▸ Text passage
# Serbo-croatian "cvičak" or in Bulgarian "cviček"



## vrubble

A question to Croatian, Serbian and Bulgarian speakers.
I read a book a out the "serbo-croatian" language (it's from the 60's) and there are some words I don't know. One of them is "cvičak" or in Bulgarian "cviček". My book says it's some kind of sour milk but I've never heard about it and couldn't find it on the internet.
How about you? Do you know what this thing is? Have you ever... drunk  it?


----------



## Panceltic

In Slovenia, *cviček* is the name of a wine from Dolenjska (Lower Carniola). It is quite sour and is made from mixing white and red grapes.


----------



## vrubble

My books also says there is this word in Slovenian but it should be as well a name of some sour... milk drink. I"ve no idea what's meant with that. Anyway, as far as I know there is no such word in other Slavic languages.


----------



## Panceltic

The Slovenian Etymological Dictionary (http://fran.si/193/marko-snoj-slovenski-etimoloski-slovar/4219245/cvcek?View=1&Query=cviček) explains *cviček* as formed from the verb *cvikniti, cikniti* (to become sour). It then mentions the Bulgarian word цвик (Slovenian _sirotka_, Polish _serwatka_) so there may be a connection with something sour and milk-derived.  I can imagine the diminutive in Bulgarian could be цвичек.


----------



## vrubble

Wow, thank you very much! It explains a lot  I have asked my Croatian and Serbian friends and only one of them has ever heard of it


----------



## Panceltic

You're welcome  Well I suppose this is not a very popular drink.

▸ Tasks and exercises
a) Write out the part of the thread on the word cviček from "Wow, thank you" up to and including "very popular drink.".
b) In the thread on the word cviček, why does one reply propose that the word may be linked to something sour and milk-derived? Answer in one to three sentences.
The lines after the thread come from a separate source.

Absolute pixel coordinate data

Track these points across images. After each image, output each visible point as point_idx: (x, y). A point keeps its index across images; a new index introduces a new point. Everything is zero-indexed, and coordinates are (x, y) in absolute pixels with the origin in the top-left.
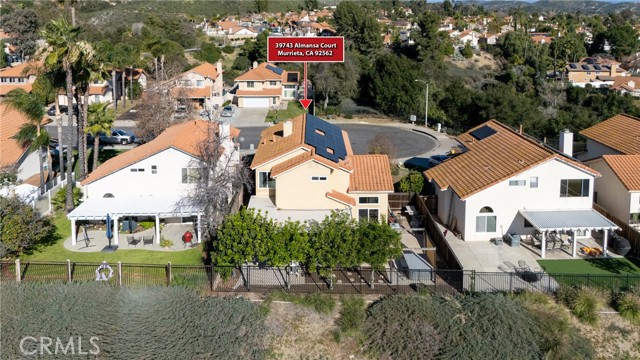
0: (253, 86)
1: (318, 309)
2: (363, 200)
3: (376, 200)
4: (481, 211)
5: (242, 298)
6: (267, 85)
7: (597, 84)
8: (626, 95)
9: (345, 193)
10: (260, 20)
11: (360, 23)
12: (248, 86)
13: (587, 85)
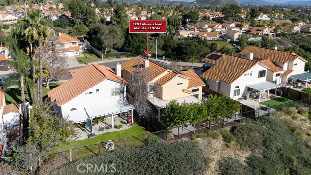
0: (64, 46)
1: (214, 138)
2: (194, 91)
3: (197, 90)
4: (236, 88)
5: (181, 141)
6: (72, 45)
7: (191, 36)
8: (204, 39)
9: (187, 89)
10: (11, 9)
11: (85, 10)
12: (61, 46)
13: (188, 37)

▸ Solutions to the exercise
a)
Wow, thank you very much! It explains a lot  I have asked my Croatian and Serbian friends and only one of them has ever heard of it


----------



## Panceltic

You're welcome  Well I suppose this is not a very popular drink.

b) The Slovenian Etymological Dictionary explains cviček as formed from the verb cvikniti, cikniti, meaning "to become sour." The dictionary then mentions the Bulgarian word цвик, given as Slovenian sirotka and Polish serwatka. Together these suggest a connection with something sour and milk-derived.